Neukoms Ideen hängen aber keineswegs im luftleeren Raum. Als Leiter der Tagsatzungs-Arbeitsgruppe Raumplanung werde er bereits an der nächsten Sitzung erste Anstösse präsentieren. Durch grössere Gemeinden erhofft er sich etwa, dass sich schneller Gewerbezentren bilden könnten, weil die regionale Planung nicht mehr durch Flächenausgleichsverhandlungen zwischen den beteiligten Gemeinden behindert würde.

Testlauf beim Kindesschutz

Nicht zuletzt durch die Charta von Muttenz wird klar, dass die Mehrheit der Gemeinden vorerst ihr Heil anderswo sucht: «Die Aufgaben definieren die Räume», heisst ein Grundsatz.
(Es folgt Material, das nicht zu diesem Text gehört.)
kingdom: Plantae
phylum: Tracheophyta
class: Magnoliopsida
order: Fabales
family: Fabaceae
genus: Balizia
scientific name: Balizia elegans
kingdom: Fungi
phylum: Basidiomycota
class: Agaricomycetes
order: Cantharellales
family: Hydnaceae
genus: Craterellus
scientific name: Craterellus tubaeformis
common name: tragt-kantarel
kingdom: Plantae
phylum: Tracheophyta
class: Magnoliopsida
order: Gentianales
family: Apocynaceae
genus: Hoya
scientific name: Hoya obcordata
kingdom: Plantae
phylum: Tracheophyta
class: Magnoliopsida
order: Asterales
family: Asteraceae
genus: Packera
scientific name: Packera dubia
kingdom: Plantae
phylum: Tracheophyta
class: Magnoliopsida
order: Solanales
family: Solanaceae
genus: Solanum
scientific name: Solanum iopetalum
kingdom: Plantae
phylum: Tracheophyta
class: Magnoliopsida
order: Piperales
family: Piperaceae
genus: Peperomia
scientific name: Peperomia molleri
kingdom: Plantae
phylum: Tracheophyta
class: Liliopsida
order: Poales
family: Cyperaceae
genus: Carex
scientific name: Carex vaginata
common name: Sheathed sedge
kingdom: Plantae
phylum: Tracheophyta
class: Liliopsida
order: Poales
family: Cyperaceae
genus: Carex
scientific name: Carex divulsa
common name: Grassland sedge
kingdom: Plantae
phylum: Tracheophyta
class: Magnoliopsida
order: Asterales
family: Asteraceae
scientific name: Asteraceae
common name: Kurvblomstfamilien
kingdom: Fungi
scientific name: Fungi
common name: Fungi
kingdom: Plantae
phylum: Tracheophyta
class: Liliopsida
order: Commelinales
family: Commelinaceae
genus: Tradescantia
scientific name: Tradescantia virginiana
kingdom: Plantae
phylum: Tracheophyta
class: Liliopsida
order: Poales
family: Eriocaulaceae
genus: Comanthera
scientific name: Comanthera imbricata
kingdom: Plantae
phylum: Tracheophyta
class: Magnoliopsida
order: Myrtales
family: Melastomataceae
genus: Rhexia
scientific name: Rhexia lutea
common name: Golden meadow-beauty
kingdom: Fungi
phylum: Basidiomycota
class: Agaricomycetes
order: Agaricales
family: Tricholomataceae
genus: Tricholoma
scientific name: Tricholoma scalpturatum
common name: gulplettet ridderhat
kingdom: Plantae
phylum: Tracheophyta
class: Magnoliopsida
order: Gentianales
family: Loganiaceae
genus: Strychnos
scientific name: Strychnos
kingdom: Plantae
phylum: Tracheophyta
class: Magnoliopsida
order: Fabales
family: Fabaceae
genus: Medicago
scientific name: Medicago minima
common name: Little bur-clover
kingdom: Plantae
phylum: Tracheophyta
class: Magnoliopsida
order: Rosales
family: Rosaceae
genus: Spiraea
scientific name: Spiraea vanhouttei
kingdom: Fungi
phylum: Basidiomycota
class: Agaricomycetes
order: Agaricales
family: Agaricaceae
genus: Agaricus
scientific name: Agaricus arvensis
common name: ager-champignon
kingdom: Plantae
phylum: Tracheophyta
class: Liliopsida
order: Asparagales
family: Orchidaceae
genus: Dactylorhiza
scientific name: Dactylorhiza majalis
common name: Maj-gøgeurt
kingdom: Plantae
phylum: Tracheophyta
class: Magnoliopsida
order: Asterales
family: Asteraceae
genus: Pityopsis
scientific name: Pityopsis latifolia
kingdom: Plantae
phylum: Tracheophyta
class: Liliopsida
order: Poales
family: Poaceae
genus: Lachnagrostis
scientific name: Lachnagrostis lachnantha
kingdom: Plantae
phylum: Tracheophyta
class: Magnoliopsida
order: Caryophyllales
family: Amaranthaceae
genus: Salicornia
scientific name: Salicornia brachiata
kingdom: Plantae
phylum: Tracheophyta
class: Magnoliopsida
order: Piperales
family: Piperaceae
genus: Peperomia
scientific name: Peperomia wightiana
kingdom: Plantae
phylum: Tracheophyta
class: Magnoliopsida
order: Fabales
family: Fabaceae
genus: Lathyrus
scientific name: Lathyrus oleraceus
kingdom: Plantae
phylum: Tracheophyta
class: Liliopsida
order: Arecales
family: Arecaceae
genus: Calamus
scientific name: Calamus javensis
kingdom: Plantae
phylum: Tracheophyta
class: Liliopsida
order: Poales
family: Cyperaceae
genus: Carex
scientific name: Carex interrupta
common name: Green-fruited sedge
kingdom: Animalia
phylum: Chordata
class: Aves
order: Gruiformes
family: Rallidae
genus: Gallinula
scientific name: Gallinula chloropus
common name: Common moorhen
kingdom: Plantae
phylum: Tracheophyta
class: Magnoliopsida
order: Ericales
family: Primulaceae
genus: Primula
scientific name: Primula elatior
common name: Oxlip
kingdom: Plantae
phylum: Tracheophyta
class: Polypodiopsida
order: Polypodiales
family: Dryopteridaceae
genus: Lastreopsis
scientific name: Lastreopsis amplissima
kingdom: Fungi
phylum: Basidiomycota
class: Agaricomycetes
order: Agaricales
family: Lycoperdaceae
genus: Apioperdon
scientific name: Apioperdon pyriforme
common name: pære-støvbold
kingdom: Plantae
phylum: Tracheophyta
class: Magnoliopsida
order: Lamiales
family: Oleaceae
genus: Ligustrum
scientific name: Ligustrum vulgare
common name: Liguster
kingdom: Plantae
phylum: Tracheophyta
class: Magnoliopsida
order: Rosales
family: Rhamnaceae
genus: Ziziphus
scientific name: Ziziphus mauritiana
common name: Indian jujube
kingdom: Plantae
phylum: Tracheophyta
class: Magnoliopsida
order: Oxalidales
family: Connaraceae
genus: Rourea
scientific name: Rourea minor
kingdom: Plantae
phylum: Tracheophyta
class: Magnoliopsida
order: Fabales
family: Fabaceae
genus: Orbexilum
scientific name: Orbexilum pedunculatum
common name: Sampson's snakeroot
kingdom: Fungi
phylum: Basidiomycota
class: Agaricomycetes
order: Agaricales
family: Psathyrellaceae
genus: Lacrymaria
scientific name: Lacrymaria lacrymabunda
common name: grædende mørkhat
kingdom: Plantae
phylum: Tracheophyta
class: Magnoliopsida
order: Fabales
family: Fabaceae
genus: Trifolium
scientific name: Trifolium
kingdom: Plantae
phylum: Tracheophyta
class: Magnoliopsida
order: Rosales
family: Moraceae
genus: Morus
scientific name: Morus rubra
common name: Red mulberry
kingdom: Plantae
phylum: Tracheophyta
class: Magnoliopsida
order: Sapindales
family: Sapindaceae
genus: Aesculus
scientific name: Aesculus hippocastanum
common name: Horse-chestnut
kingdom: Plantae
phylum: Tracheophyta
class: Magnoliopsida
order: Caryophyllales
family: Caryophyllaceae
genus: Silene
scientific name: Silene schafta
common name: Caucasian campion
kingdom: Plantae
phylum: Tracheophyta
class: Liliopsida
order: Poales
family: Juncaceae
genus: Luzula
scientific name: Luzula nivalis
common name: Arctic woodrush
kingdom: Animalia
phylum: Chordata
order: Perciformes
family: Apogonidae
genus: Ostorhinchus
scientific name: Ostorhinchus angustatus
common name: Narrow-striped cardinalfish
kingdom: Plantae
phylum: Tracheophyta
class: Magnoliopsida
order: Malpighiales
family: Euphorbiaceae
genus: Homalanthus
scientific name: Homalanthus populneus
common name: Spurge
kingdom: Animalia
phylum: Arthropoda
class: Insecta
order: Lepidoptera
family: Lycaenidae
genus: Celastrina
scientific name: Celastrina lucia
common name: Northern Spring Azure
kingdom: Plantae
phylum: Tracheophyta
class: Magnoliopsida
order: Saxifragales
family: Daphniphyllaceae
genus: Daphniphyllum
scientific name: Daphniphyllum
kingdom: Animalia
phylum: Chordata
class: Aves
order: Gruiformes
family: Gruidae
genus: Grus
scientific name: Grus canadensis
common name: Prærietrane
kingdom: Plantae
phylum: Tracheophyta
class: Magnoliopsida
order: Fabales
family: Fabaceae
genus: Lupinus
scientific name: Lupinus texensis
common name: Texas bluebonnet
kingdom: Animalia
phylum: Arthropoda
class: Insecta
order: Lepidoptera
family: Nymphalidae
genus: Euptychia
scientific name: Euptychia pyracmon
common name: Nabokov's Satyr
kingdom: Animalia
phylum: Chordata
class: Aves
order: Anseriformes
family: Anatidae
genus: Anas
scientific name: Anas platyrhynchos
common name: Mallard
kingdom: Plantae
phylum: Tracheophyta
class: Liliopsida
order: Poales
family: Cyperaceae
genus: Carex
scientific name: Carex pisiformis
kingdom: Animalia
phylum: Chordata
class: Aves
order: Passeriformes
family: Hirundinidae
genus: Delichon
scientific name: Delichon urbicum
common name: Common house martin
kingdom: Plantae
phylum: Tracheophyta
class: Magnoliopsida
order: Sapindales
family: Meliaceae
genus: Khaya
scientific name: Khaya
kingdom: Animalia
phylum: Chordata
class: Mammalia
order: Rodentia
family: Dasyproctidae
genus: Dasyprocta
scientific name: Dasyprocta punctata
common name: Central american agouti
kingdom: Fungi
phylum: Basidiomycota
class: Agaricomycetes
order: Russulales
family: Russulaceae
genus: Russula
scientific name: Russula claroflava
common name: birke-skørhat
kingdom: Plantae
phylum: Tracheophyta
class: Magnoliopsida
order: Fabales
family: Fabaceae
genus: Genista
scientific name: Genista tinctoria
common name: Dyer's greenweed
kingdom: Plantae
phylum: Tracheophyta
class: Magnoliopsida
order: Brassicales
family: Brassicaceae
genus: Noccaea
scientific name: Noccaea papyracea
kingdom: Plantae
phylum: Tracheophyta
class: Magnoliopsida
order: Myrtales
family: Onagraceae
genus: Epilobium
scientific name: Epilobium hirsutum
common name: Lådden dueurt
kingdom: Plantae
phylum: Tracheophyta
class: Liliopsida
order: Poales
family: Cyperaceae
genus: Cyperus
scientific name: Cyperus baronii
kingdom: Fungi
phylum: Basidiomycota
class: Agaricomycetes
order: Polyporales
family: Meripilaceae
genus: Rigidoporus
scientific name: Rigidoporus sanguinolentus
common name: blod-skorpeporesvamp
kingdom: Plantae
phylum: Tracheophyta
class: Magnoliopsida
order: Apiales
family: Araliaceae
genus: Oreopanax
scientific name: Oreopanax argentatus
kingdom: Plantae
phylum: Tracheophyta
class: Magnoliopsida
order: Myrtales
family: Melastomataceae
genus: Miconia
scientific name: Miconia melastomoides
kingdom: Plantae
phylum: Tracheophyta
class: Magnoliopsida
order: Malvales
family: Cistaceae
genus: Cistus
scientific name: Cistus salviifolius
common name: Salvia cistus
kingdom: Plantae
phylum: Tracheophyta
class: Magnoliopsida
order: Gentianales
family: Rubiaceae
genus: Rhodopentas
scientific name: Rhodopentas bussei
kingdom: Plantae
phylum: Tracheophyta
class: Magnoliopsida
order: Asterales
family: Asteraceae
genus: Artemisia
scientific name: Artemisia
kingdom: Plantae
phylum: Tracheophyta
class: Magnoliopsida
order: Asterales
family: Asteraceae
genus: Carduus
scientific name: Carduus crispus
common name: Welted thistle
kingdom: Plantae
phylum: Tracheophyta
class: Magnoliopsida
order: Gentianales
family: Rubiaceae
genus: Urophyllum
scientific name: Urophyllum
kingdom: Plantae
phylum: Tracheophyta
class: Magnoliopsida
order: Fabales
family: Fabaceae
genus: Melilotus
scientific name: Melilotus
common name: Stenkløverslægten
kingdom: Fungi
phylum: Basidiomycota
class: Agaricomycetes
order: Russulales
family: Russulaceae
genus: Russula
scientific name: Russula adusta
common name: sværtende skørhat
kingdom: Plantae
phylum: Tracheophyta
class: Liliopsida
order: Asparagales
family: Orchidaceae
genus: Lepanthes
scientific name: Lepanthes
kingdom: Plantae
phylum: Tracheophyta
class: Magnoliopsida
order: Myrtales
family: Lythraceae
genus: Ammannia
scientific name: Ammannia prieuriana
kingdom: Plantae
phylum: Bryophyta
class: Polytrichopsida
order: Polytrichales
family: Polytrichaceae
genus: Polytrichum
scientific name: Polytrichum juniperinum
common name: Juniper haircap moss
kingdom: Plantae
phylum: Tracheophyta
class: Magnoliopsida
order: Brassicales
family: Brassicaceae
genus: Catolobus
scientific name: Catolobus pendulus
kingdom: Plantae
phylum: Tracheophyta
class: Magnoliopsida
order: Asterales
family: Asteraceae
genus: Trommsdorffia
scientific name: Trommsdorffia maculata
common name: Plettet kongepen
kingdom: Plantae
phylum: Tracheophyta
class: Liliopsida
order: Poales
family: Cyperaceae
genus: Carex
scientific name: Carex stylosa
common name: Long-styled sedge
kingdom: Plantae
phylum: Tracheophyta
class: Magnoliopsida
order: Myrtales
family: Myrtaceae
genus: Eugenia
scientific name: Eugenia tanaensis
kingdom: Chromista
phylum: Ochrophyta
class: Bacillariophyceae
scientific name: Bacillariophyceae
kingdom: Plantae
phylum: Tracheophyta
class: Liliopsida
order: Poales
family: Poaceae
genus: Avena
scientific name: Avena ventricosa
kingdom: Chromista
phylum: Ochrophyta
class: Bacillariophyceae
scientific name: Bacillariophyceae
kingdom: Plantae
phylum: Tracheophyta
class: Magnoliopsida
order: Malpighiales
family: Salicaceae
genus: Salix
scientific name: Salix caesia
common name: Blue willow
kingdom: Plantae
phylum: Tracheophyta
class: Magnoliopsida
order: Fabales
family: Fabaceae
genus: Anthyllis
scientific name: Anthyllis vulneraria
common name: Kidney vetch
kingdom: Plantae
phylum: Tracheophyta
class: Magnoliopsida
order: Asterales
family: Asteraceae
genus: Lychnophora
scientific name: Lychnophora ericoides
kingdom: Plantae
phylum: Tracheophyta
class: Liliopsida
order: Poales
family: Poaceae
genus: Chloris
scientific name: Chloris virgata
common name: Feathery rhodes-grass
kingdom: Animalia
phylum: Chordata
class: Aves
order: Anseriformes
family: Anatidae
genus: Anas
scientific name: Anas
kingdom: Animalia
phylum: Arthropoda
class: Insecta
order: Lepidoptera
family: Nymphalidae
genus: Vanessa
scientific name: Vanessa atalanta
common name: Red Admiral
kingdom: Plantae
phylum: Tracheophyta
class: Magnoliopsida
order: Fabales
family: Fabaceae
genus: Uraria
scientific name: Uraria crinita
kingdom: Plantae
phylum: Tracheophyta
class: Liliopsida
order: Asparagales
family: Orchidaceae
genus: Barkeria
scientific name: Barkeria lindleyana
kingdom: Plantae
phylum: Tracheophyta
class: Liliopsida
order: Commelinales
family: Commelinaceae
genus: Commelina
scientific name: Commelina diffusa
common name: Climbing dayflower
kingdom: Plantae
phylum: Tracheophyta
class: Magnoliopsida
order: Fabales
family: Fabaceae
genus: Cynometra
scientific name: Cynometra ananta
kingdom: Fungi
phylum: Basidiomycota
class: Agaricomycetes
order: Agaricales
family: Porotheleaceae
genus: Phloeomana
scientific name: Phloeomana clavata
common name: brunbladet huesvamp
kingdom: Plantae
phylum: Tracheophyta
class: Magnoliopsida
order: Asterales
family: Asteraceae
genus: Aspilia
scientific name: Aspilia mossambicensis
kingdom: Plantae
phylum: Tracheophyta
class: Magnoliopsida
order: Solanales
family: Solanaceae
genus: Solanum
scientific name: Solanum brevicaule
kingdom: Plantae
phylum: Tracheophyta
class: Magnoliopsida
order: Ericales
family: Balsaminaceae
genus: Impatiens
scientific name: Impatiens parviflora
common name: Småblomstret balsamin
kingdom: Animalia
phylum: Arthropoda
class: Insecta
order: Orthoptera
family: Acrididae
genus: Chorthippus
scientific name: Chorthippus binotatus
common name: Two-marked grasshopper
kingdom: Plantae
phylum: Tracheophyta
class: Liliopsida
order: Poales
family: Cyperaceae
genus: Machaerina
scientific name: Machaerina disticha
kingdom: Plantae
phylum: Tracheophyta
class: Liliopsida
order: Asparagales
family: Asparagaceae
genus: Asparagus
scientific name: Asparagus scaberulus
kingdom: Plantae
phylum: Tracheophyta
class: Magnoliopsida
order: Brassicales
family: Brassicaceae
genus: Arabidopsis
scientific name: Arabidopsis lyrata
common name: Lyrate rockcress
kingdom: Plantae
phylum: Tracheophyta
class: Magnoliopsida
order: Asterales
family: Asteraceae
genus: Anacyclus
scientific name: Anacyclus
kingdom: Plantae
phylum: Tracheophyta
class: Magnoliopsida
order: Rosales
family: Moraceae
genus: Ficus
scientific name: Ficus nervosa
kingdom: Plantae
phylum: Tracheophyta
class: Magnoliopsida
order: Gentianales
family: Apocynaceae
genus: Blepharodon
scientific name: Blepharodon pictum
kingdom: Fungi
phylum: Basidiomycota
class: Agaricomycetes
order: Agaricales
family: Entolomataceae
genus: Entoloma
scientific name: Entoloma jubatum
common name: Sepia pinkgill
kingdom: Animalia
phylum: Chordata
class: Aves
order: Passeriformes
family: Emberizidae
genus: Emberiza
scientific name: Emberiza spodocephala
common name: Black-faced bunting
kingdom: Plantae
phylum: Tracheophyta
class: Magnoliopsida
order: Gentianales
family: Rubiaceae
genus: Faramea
Kräuchi vom VBLG betont denn auch, was eines der Hauptprobleme von Fusionen sei: «Nicht für jede Aufgabe sind dieselben Gemeindeverbünde geeignet.» Die Zusammenarbeit nach funktionalen Räumen zu organisieren, sei deshalb zielführender. Kräuchis Paradebeispiel sind die sechs neu eingeführten Kreise der Kindes- und Erwachsenenschutzbehörden (KESB). Hier zeigt sich allerdings Gerber noch skeptisch: «Die KESB sind ein Laboratorium, in dem wir überprüfen können, ob zentralisieren und professionalisieren tatsächlich günstiger kommt oder sich so ein Dienst nicht doch besser vor Ort betreiben lässt.»